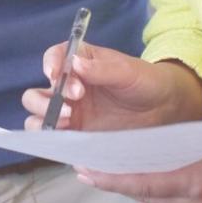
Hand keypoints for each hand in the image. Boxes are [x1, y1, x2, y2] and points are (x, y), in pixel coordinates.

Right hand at [19, 41, 201, 132]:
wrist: (165, 109)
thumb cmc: (146, 81)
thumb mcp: (127, 71)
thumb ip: (102, 69)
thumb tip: (76, 64)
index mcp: (79, 64)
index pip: (53, 59)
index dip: (50, 66)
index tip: (56, 76)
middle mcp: (68, 90)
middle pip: (36, 95)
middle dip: (44, 101)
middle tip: (73, 105)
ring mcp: (72, 116)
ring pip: (38, 120)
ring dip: (44, 122)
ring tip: (69, 122)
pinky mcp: (79, 137)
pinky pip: (57, 142)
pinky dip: (55, 143)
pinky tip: (73, 142)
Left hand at [76, 122, 201, 202]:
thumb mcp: (199, 136)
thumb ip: (167, 151)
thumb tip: (132, 156)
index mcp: (194, 180)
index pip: (140, 184)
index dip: (109, 179)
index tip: (85, 170)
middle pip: (143, 199)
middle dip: (121, 184)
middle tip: (99, 166)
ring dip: (140, 194)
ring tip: (129, 174)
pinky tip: (156, 189)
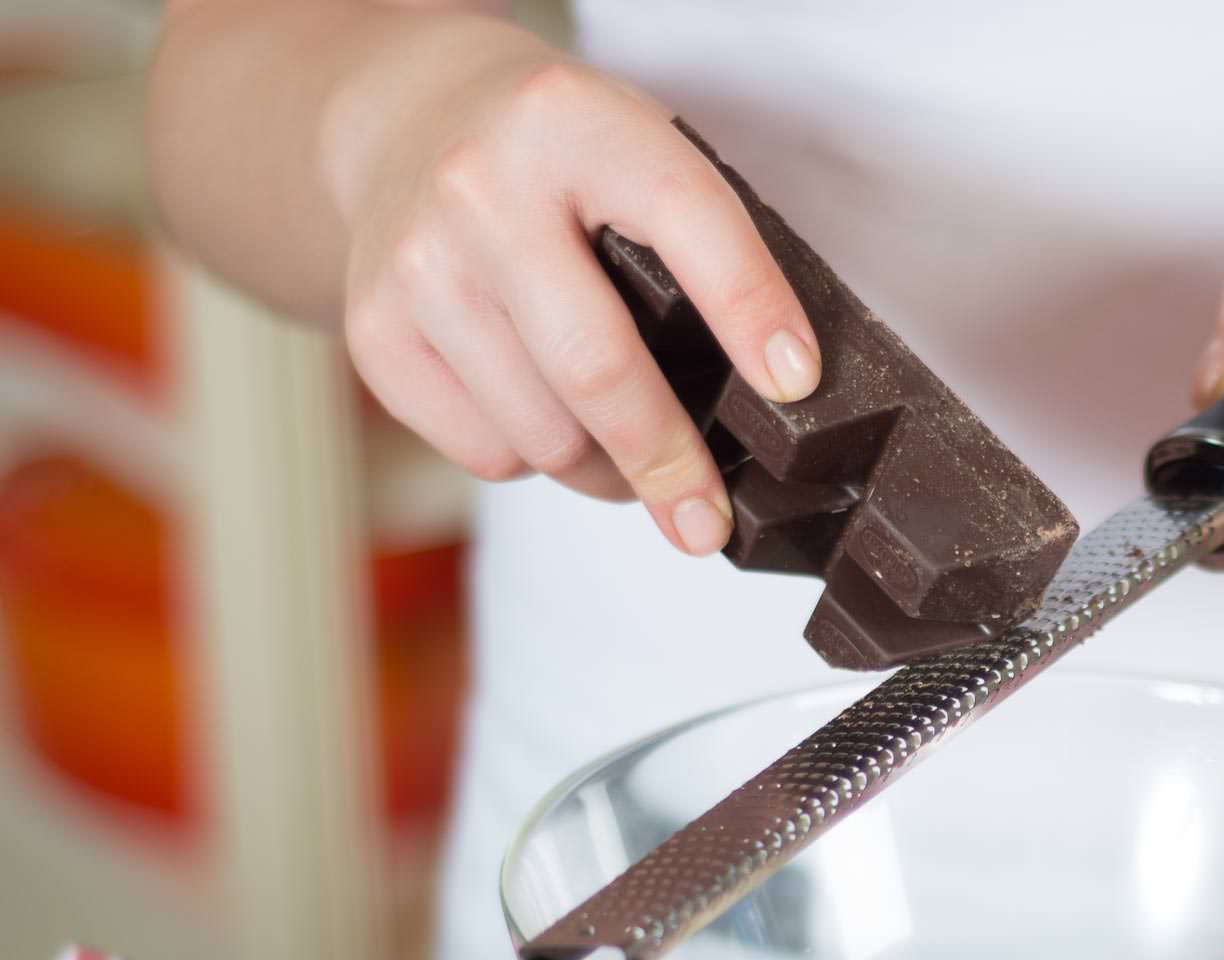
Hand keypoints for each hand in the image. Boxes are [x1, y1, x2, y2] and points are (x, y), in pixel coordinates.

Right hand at [329, 19, 819, 554]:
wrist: (411, 119)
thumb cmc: (560, 163)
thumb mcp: (635, 151)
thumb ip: (700, 246)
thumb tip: (778, 394)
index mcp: (575, 123)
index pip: (685, 219)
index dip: (749, 310)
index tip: (793, 385)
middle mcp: (482, 188)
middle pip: (595, 367)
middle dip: (668, 463)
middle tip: (707, 521)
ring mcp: (417, 262)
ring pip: (540, 434)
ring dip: (604, 472)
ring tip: (630, 453)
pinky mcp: (374, 330)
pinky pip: (484, 452)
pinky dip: (531, 458)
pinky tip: (544, 410)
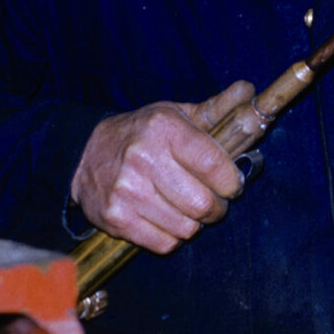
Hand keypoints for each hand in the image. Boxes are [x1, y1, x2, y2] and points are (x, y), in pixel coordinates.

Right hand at [70, 80, 256, 253]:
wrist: (84, 154)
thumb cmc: (141, 134)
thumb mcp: (175, 115)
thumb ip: (216, 109)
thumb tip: (248, 89)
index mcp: (163, 128)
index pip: (213, 164)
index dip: (231, 182)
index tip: (231, 184)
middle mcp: (142, 158)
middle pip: (202, 203)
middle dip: (216, 208)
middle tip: (211, 201)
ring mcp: (126, 190)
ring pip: (186, 228)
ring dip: (193, 223)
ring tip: (184, 207)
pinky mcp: (116, 218)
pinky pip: (164, 243)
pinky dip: (171, 236)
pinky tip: (165, 219)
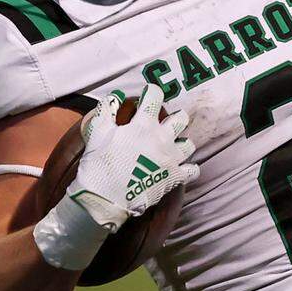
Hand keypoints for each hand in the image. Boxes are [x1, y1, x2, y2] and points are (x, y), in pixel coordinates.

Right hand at [71, 85, 198, 231]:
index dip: (152, 92)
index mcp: (143, 125)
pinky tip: (180, 168)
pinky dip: (188, 168)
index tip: (149, 95)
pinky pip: (193, 170)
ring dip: (182, 144)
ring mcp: (172, 158)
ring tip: (172, 148)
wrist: (105, 198)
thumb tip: (115, 96)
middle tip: (166, 124)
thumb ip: (106, 111)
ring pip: (189, 144)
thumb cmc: (99, 164)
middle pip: (181, 119)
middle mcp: (162, 138)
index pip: (155, 97)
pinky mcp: (176, 177)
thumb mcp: (97, 133)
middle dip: (175, 118)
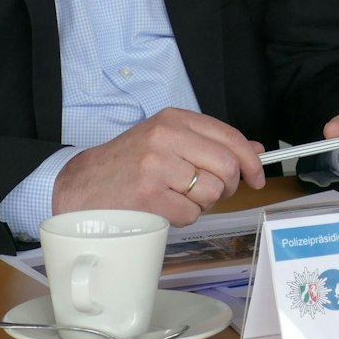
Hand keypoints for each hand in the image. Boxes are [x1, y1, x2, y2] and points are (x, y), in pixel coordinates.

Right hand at [51, 108, 266, 225]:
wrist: (81, 184)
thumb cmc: (128, 164)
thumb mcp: (169, 141)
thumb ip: (211, 144)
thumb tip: (255, 151)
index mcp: (174, 119)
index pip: (230, 137)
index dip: (250, 161)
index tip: (256, 177)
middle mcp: (166, 137)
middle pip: (227, 167)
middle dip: (226, 187)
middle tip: (211, 192)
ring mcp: (156, 165)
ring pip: (210, 193)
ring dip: (201, 204)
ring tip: (177, 197)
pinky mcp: (148, 194)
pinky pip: (191, 214)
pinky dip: (183, 218)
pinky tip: (164, 208)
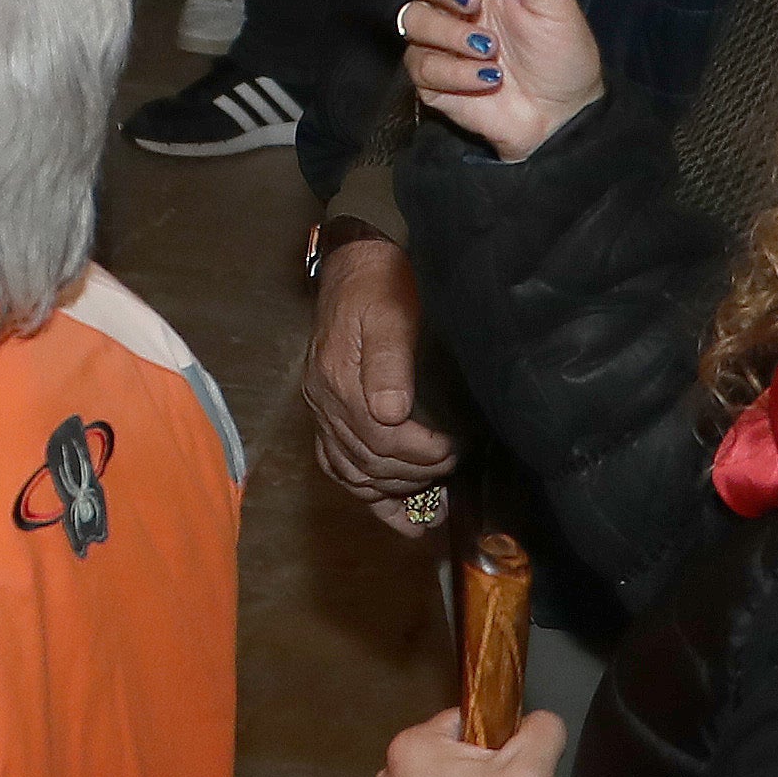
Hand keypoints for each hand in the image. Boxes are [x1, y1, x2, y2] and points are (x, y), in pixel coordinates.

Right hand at [304, 232, 459, 519]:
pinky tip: (396, 512)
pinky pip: (337, 466)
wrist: (354, 264)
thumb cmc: (380, 285)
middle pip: (369, 461)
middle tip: (453, 466)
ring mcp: (321, 410)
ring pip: (353, 472)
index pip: (381, 438)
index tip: (456, 449)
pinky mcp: (326, 413)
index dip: (422, 453)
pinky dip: (366, 494)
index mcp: (338, 379)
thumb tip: (392, 414)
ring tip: (431, 501)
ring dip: (393, 491)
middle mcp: (323, 401)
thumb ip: (388, 360)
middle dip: (416, 473)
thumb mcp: (388, 311)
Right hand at [349, 0, 602, 160]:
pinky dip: (458, 74)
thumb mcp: (556, 4)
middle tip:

◇ ◇ ◇

_Problem requirements_
Could you copy the lines above exactly and skip the images?

_Result for this exercise_
Hand keypoints for each hand in the image. Boxes are [x1, y1, x2, y2] and points are (x, y), in pixel coordinates.

Right hand at [19, 41, 201, 132]:
wrist: (165, 109)
thumb cmc: (146, 81)
thumb mcp: (127, 71)
thumb ip: (102, 69)
thumb tip: (76, 64)
index mcp: (79, 64)
index pip: (53, 59)
index dip: (50, 66)
index tip: (56, 76)
middle mcp: (68, 90)
middle pip: (36, 95)
middle dip: (44, 101)
middle tip: (73, 105)
ring mcp: (72, 116)
ring pip: (38, 120)
ring dip: (44, 122)
ring tip: (69, 122)
pinky mcp: (79, 137)
pinky pip: (57, 142)
pinky dip: (55, 143)
pinky tip: (73, 142)
Left hand at [76, 122, 201, 202]:
thumb mcp: (199, 136)
thumb ip: (167, 151)
thumb tip: (132, 156)
index mcp: (194, 180)
index pip: (140, 184)
index dip: (109, 179)
index tip: (85, 170)
middle pip: (143, 199)
middle dip: (121, 184)
middle tip: (99, 166)
ring dip: (140, 194)
ring tip: (129, 174)
pinky tip: (156, 189)
Hand keypoints for each hand in the image. Boxes are [x1, y1, x2, y2] and points are (x, y), in pixel coordinates.

Right hand at [329, 19, 819, 554]:
wrist: (411, 119)
thumb cmc: (560, 163)
thumb mcp: (635, 151)
thumb ip: (700, 246)
thumb tip: (778, 394)
index mcp: (575, 123)
index pip: (685, 219)
index dip: (749, 310)
index tip: (793, 385)
middle mcp: (482, 188)
middle pip: (595, 367)
middle dip: (668, 463)
middle tip: (707, 521)
ring mcp: (417, 262)
ring pip: (540, 434)
ring dip: (604, 472)
ring tip: (630, 453)
pinky mcp: (374, 330)
pinky pip: (484, 452)
pinky dip: (531, 458)
pinky tip: (544, 410)
Hand keypoints for each hand in the image. Boxes are [x1, y1, x2, y2] and points are (x, y), in pixel coordinates.

Right hand at [70, 80, 256, 253]:
wrist: (84, 154)
thumb cmc: (141, 134)
thumb mcp: (175, 115)
thumb ip: (216, 109)
thumb tip: (248, 89)
index mcp: (163, 128)
index pip: (213, 164)
index dip: (231, 182)
index tip: (231, 184)
middle mcp: (142, 158)
middle pip: (202, 203)
middle dip: (216, 208)
middle tip: (211, 201)
ring mcp: (126, 190)
ring pip: (186, 228)
ring dip: (193, 223)
ring tip: (184, 207)
pinky mcp: (116, 218)
pinky pip: (164, 243)
pinky dip: (171, 236)
pinky tip: (165, 219)
Hand keypoints for each hand in the image. Boxes are [x1, y1, x2, y2] and points are (x, y), in pixel coordinates.

Right hand at [71, 85, 198, 231]:
index dip: (152, 92)
index mcp: (143, 125)
pinky tip: (180, 168)
pinky dip: (188, 168)
index tip: (149, 95)
pinky pip: (193, 170)
ring dip: (182, 144)
ring mcp: (172, 158)
ring tip: (172, 148)
wrist: (105, 198)
thumb tip: (115, 96)
middle tip: (166, 124)
thumb ip: (106, 111)
ring pip: (189, 144)
thumb cmc: (99, 164)
middle pip: (181, 119)
middle mcp: (162, 138)
index pip: (155, 97)
pinky mcp: (176, 177)
thumb mcp: (97, 133)
middle dip: (175, 118)
Hand keypoints for each hand in the image. Boxes are [x1, y1, x2, y2] and points are (x, y), in pixel coordinates.

Right hand at [51, 108, 266, 225]:
wrist: (81, 184)
thumb cmc: (128, 164)
thumb mcp: (169, 141)
thumb ip: (211, 144)
thumb tip: (255, 151)
index mcp: (174, 119)
index pip: (230, 137)
index dip: (250, 161)
index tip: (256, 177)
middle mcp: (166, 137)
middle pip: (227, 167)
middle dip: (226, 187)
middle tip: (211, 192)
ring mcp: (156, 165)
ring pip: (210, 193)
ring dip: (201, 204)
ring tip: (177, 197)
pinky mcp: (148, 194)
pinky pip: (191, 214)
pinky dip: (183, 218)
pinky tip: (164, 208)
Hand keypoints for each hand in the image. Boxes are [x1, y1, x2, y2] and points are (x, y), in pixel coordinates.

Right hand at [304, 232, 459, 519]:
pinky tip: (396, 512)
pinky pip: (337, 466)
wrist: (354, 264)
thumb cmc: (380, 285)
middle pip: (369, 461)
middle tip: (453, 466)
ring mcp: (321, 410)
ring pip: (353, 472)
index pip: (381, 438)
index tip: (456, 449)
pinky mcp: (326, 413)
index dip: (422, 453)
pinky dip: (366, 494)
index mcp: (338, 379)
thumb tip: (392, 414)
ring tip: (431, 501)
ring dip: (393, 491)
middle mcp: (323, 401)
thumb ip: (388, 360)
middle dip: (416, 473)
thumb mcp: (388, 311)
Right hand at [349, 0, 602, 160]:
pinky dip: (458, 74)
thumb mcp: (556, 4)
middle tip:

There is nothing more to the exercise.